How to resolve QOSMinGRES error when submitting GPU jobs
Last updated: 2024-12-06
Solution verified: 2024-12-06
Environment
ITSO HPC4 or SuperPOD cluster
Issue
When submitting jobs to GPU nodes without explicitly requesting GPU resources, users may encounter the following error:
sbatch: error: Batch job submission failed: Job violates accounting/QOS policy (job submit limit, user's size and/or time limits)
Resolution
Specify the number of GPU needed using the --gpus-per-node option when submitting the job.

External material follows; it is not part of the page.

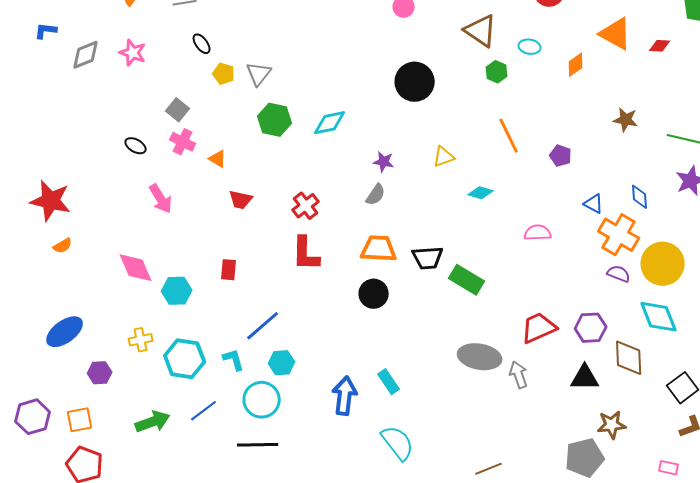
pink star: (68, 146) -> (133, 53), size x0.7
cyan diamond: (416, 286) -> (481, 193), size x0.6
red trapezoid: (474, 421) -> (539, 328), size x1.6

$ sbatch --nodes=1 --gpus-per-node=4 --tasks-per-node=4 --cpus-per-task=16 --account=my-proj-name --partition=gpu-part-name job.sh
Submitted batch job 12345
Note
Most applications e.g. pytorch or Gromacs can detect and allocate GPU resources automatically.
Explicitly specifying --gpus-per-task is only necessary in specific cases. - to bind GPU to process when
program’s auto-detection failed - to optimize NUMA locality when using multiple GPUs
$ sbatch --gpus-per-node=4 --gpus-per-task=1 --cpu-bind=ldom --tasks-per-node=4 --nodes=1 --cpus-per-task=16 --account=my-proj-name --partition=gpu-part-name job.sh
Root Cause
The cluster’s QOS (Quality of Service) policy requires requesting at least 1 GPU submitting jobs to GPU nodes. This helps ensure proper resource utilization and avoid unnecessary surcharge if applicable.